Według danych Głównego Urzędu Statystycznego przeciętne miesięczne wynagrodzenie brutto w gospodarce narodowej wyniosło w 2012 roku 3521 złotych. W całym 2012 roku przeciętne miesięczne wynagrodzenie brutto, w porównaniu do 2011 roku, wzrosło zatem o 3,5 proc. Był to jednak najmniejszy wzrost od siedmiu lat i prawie trzykrotnie niższy od odnotowanego w 2008 roku. Był to bardziej efekt nagłego spadku inflacji niż nominalnego wzrostu płac, albowiem nieprzerwanie od pięciu lat wynagrodzenia nie rosną tak szybko jak PKB. Efektem tego są widoczne w statystykach rokroczne wzrosty wynagrodzenia, które jednak nie są odczuwalne w kieszeni przeciętnego Polaka.
Według danych NBP, presja płacowa jest nadal niska. Odnotowuje ją tylko 6 na 100 firm. W większości wypadków maksymalnie do 5 proc. Oznacza to, iż presja płacowa jest nadal niewielka, co można potraktować jako potwierdzenie tezy, iż ewentualne symptomy końca kryzysu nie są jeszcze odczuwalne na rynku pracy.

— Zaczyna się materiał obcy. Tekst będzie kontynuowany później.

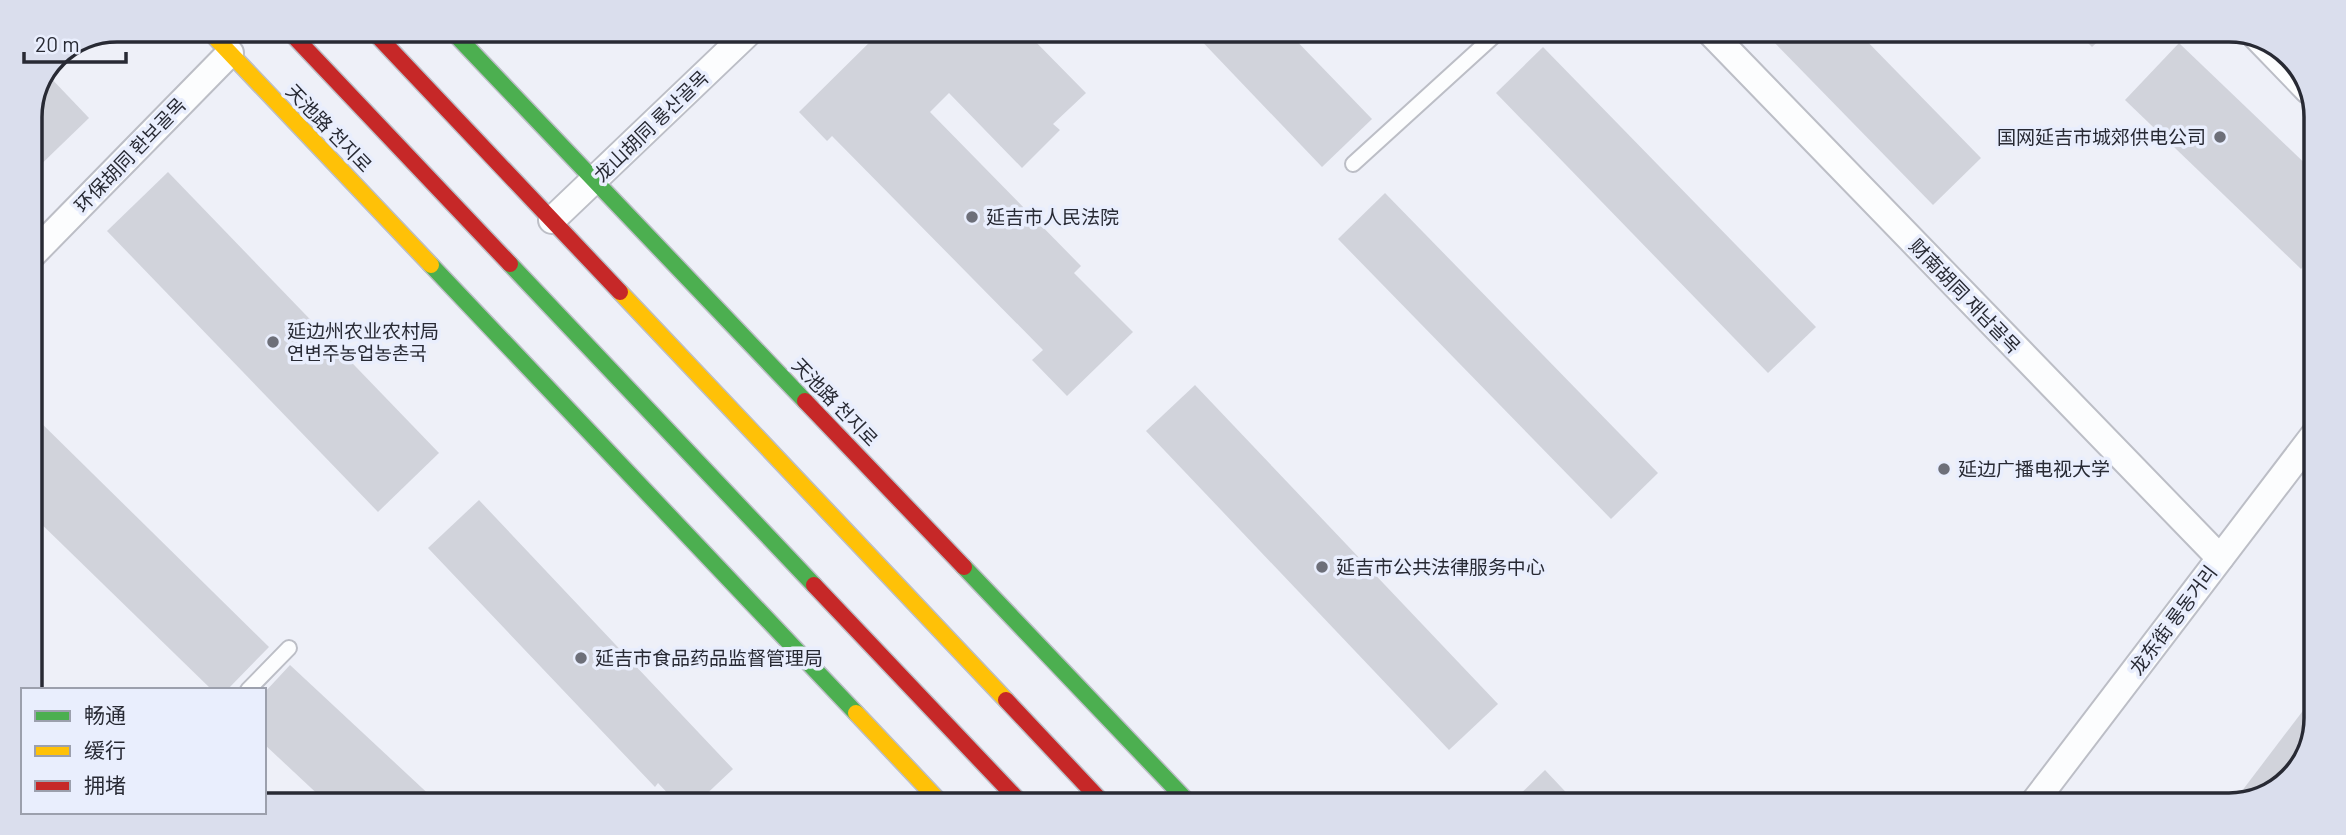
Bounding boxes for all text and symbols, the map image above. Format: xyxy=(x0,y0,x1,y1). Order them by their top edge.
scale bar xyxy=(24,21,126,65)
text: 20 m xyxy=(35,31,80,56)
street label: 龙山胡同 룡산골목 xyxy=(589,65,712,186)
street label: 天池路 천지로 xyxy=(282,79,377,176)
street label: 环保胡同 환보골목 xyxy=(69,93,190,216)
place label: 国网延吉市城郊供电公司 xyxy=(1997,125,2206,148)
marker: 国网延吉市城郊供电公司 xyxy=(2212,129,2228,145)
place label: 延吉市人民法院 xyxy=(986,205,1119,228)
marker: 延吉市人民法院 xyxy=(964,209,980,225)
street label: 财南胡同 재남골목 xyxy=(1905,234,2026,357)
place label: 延边州农业农村局 연변주농업농촌국 xyxy=(287,319,439,364)
marker: 延边州农业农村局 연변주농업농촌국 xyxy=(265,334,281,350)
street label: 天池路 천지로 xyxy=(788,353,883,450)
place label: 延边广播电视大学 xyxy=(1958,457,2110,480)
marker: 延边广播电视大学 xyxy=(1936,461,1952,477)
place label: 延吉市公共法律服务中心 xyxy=(1336,555,1545,578)
marker: 延吉市公共法律服务中心 xyxy=(1314,559,1330,575)
street label: 龙东街 룡동거리 xyxy=(2124,561,2221,679)
place label: 延吉市食品药品监督管理局 xyxy=(595,646,823,669)
marker: 延吉市食品药品监督管理局 xyxy=(573,650,589,666)
legend xyxy=(21,688,266,814)
text: 畅通 xyxy=(84,702,126,727)
text: 缓行 xyxy=(84,737,126,762)
text: 拥堵 xyxy=(84,772,126,797)

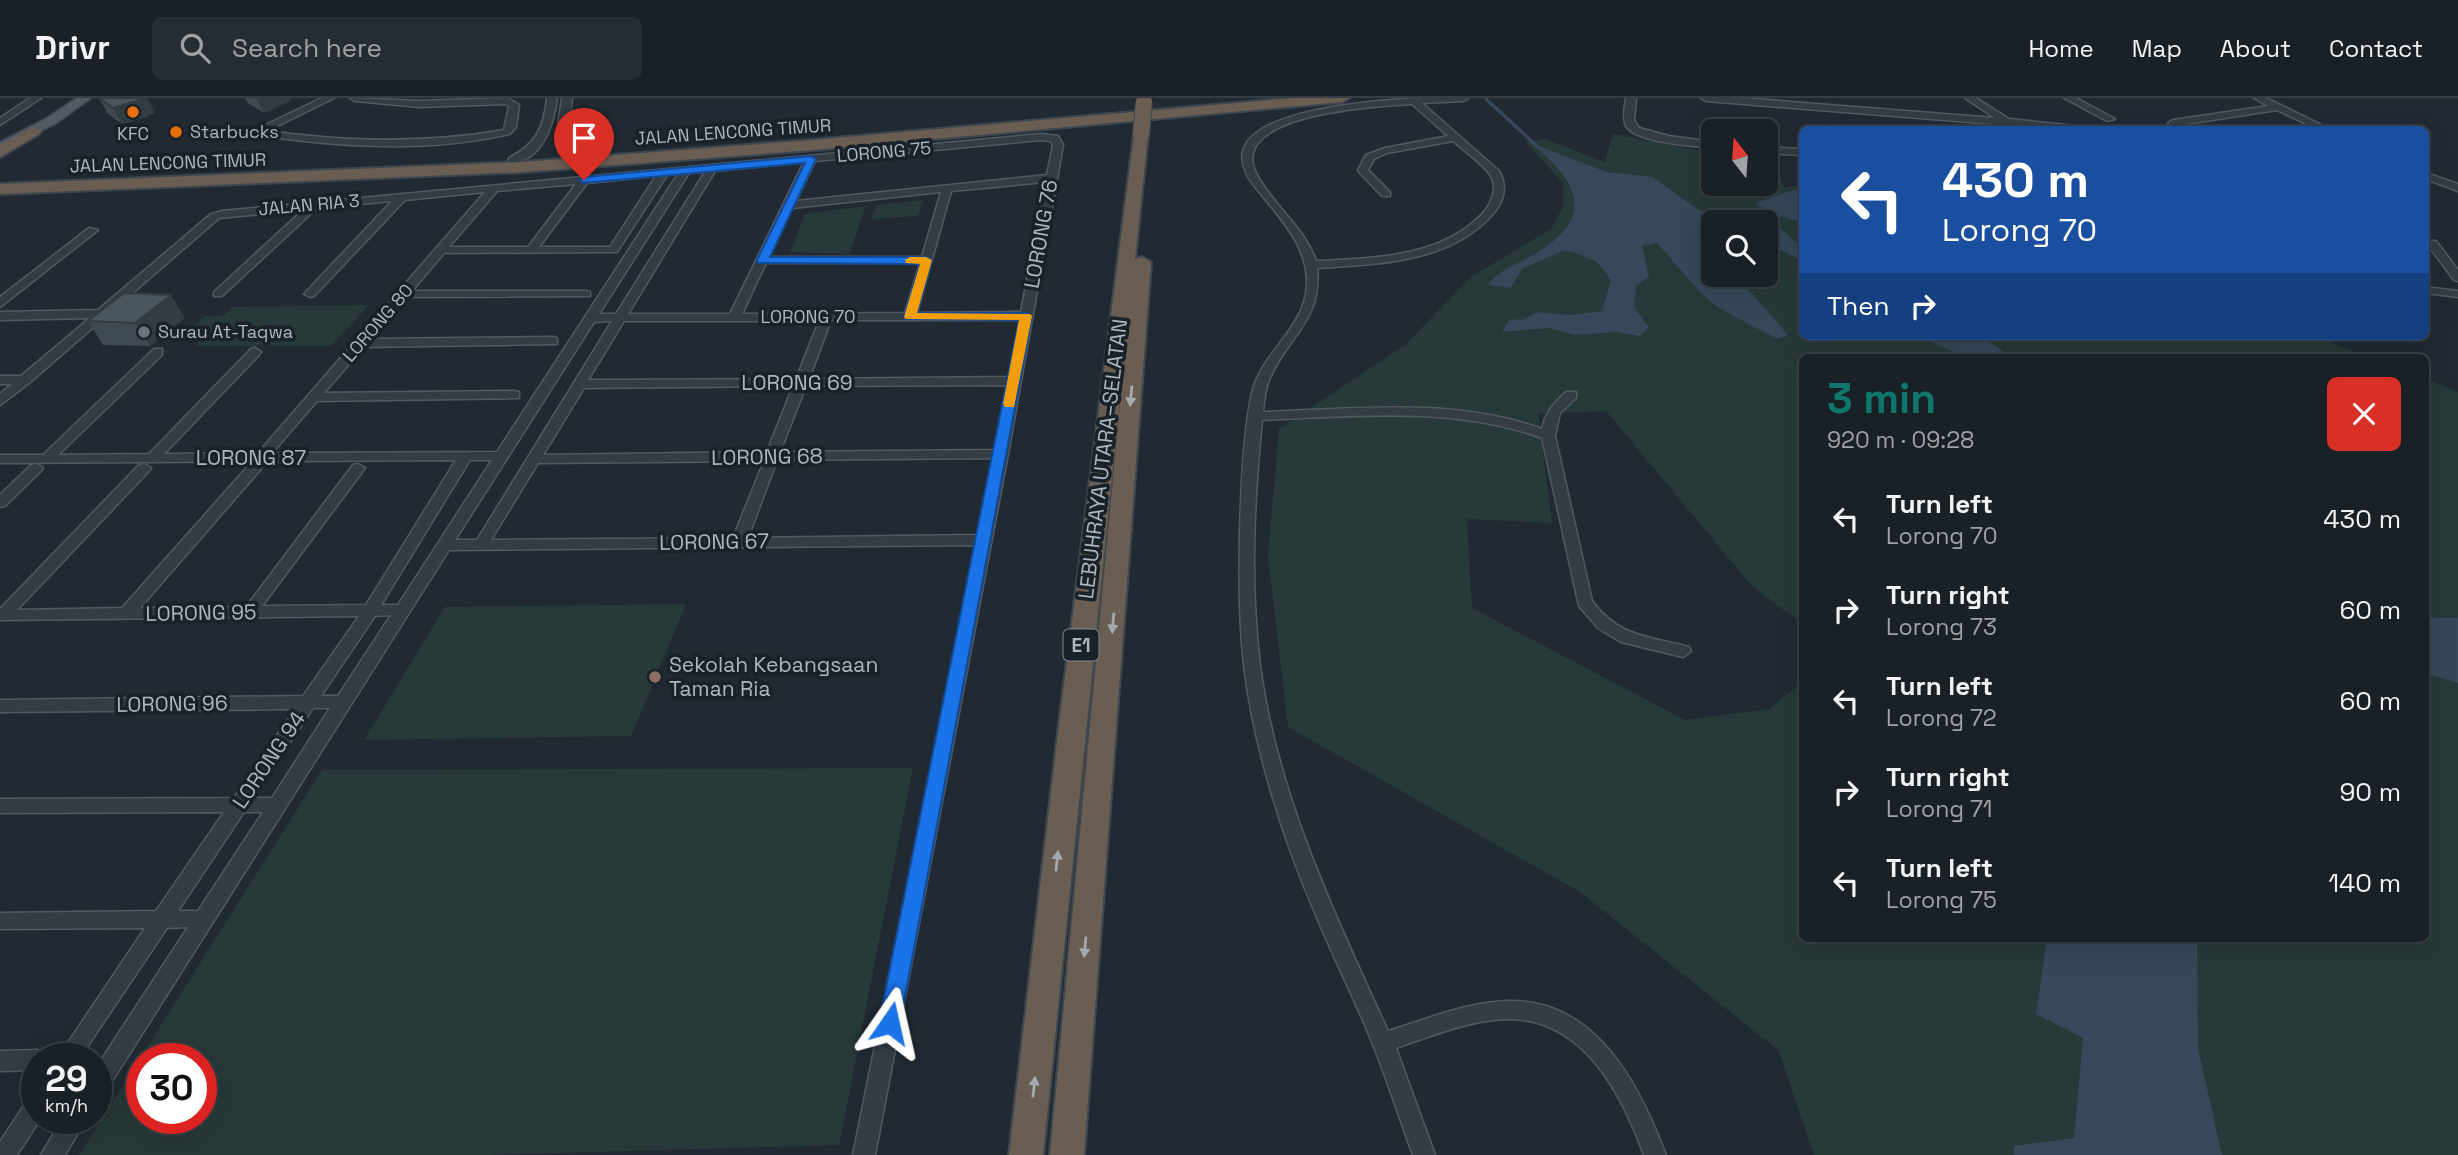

Tradycyjnie najwyższe wynagrodzenia notuje się w województwie mazowieckim. Przeciętna pensja jest aż o 21,5 proc. wyższa niż średnia krajowa. Najniższe wynagrodzenia odnotowano w woj. warmińsko-mazurskim (o 13,6 proc. mniejsze niż średnia w kraju), podkarpackim (o 13,4 proc.), lubuskim (o 13,2 proc.) i kujawsko-pomorskim (o 13,1 proc.).
Powyższa klasyfikacja wygląda nieco inaczej jeżeli nie uwzględnimy miast wojewódzkich. Wówczas pozycję lidera zajmuje pomorskie (3,9 tys.), a tuż za nim plasuje się mazowieckie, dolnośląskie i wielkopolskie.
Co ciekawe, rośnie wydajność pracy. Z danych OECD wynika, że w Polsce wynosi ona 66,7 proc. średniej UE. Tymczasem płace w Polsce są ponad trzykrotnie niższe niż przeciętna w całej Wspólnocie.